Il nostro quarto bimbo: LEO
Ho adocchiato un'altra bambina e siceramente spero che nessuno la adotti entro lunedì perchè vorrei pregarvi di pensarci bene sù e decidere magari di adottarla, che ne dite?
So che bene o male gli amici di INSIEME sono tutti d'accordo, la titubanza viene più che altro dagli amici del blog perchè conoscono ancora poco l'iniziativa e sentono forte questa responsabilità.
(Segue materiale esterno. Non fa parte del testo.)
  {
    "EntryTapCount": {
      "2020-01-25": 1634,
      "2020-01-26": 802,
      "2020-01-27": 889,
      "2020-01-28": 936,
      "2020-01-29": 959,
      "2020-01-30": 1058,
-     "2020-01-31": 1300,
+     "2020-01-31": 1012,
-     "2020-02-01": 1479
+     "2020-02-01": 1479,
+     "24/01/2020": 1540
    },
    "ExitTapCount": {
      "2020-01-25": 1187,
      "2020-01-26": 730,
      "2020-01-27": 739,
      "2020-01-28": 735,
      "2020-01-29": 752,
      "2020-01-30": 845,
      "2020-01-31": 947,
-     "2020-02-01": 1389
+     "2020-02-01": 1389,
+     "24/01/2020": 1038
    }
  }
Non posso biasimarli e quindi ho rispettato la loro voce ma... il cuore mi dice di chiedervi di pensarci ancora bene.
Bene, chiedendovi scusa per il mio personale coinvolgimento emotivo,
vi lascio con un sorriso!
Sentiero
Ecco LEO KIBIRANGO.
Ho già aperto un album nella sezione immagini a suo nome, quindi potete anche vedere le sue schede. Ho notato che è cambiata la grafica...Oggi non ho parlato direttamente con la responsabile quindi non ho chiesto nè ricevuto informazioni in più ma mi sembra poco importante, abbiamo tempo!
Dalle schede si deduce che LEO è orfano di padre e di madre (entambi morti) e al momento gli fa da tutore una persona di nome Jesca (credo sia sua zia) che però è già povera (chi non lo è dalle loro parti?) e quindi necessita del nostro aiuto per mandare a scuola Leo, che è il 6° di non so quanti figli. E' un bimbo fortunato perchè gode di buona salute e quest'anno grazie al nostro aiuto frequenterà la scuola materna. E' nato il 28 gennaio del 1999, quindi ha praticamente compiuto 5 anni ieri, auguriiiiiiiiiii!!!